FARMINGTON — Although Christian singer and songwriter Jaci Velasquez grew up in New Mexico, she has not performed in her home state for six years.
Now, she's back on familiar ground.
On Saturday, she and her husband, Nic Gonzales will sing together at the Farmington Civic Center. Gonzales is the lead singer of Christian band Salvador.
Velasquez, who now has two children, said motherhood has changed everything in her life. Her sons have prompted her to think about how much she loves them, and, if she loves them so much, she said she wonders "how much more does God love me?"
Velasquez met her husband at a birthday party for a mutual friend when she was 19. He later asked her on a date, and they dated on and off until she was 27, when they finally got married.
Gonzales had been making music since he was 12 years old. He said his band Salvador started as "a jam band that was based out of a church." The church needed a worship band, and he stepped up to fill in.
"Christian music, I think, can mean a lot of things for a lot of different people," he said.
Gonzales said Christian music uplifts his soul.
"It's a way to become part of a culture that's healthy," he said.
Gonzales said he and Velasquez don't often perform together. However, when he travels and sings with her, it is different.
"I kind of feel like I'm still at home," he said.
Unlike her husband, Velasquez grew up in a musical family. From the time she was 9 years old, she traveled and performed with her parents. Eventually, she became a Christian singer.
"For me, whatever is in me is going to come out because it's my artistry," she said.
Her Christian faith isn't the only part of her heritage reflected in her music. Her Latina roots also come through.
"My last name is Velasquez, and I am very proud of my people," she said.
Last year, she recorded a lullaby record for Fisher Price. Some of the songs were Latin style lullabies, while others were English songs remade in Spanish.
While Velasqeuz is a well-known Christian singer, she said many of her fans know about her life more from her syndicated radio show with Doug Griffin. She said sometimes when she's on air, she forgets it's being broadcast.

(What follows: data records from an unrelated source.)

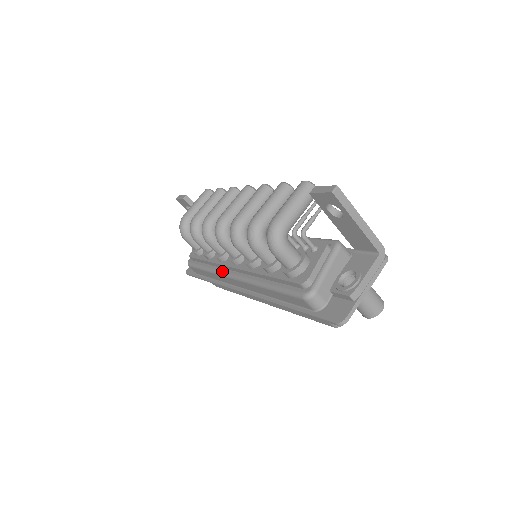
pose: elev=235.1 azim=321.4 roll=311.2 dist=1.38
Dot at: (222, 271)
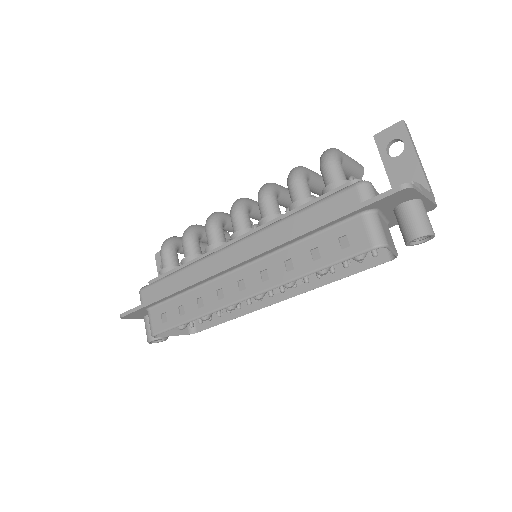
Dot at: (211, 253)
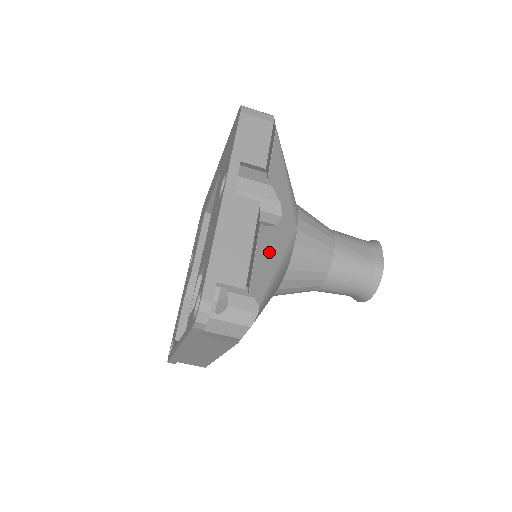
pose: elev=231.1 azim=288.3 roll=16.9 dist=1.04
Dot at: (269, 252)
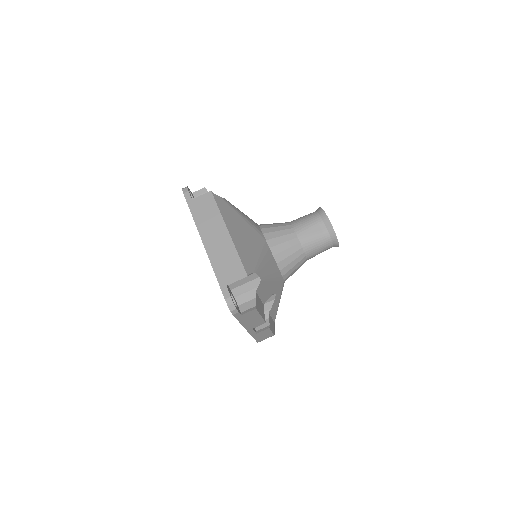
Dot at: occluded
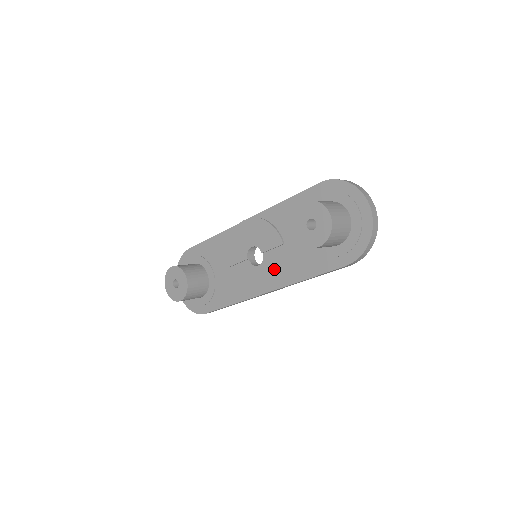
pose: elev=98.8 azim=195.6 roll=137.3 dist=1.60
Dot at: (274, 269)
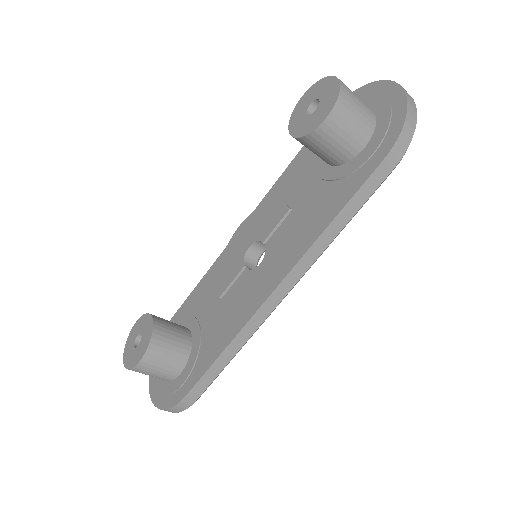
Dot at: (282, 250)
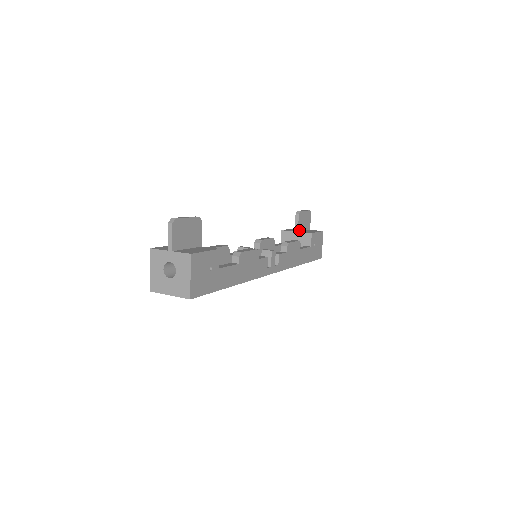
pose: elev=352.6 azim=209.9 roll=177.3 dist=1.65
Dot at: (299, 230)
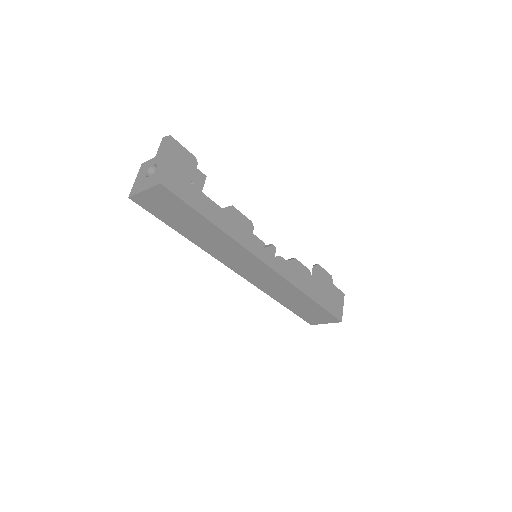
Dot at: occluded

"You're just talking about life," she said.
Velasquez had her first taste of radio when Griffin's cohost took time off three years ago when she was pregnant, and Velasquez filled in. Producers later approached her and asked if she wanted to make it a full-time gig.
"They said, 'Hey, would you be interested in doing this a lot, like all the time?'" Velasquez recalled.
Leading up to the concert, Griffin will be in Farmington, as well fundraising for Passion Radio.
He said the most difficult part of being in Christian radio is representing himself. Some people, for example, don't approve of his life choices, such as his divorce, he said.
"Sometimes you have people who view Christianity through a microscope," Griffin said.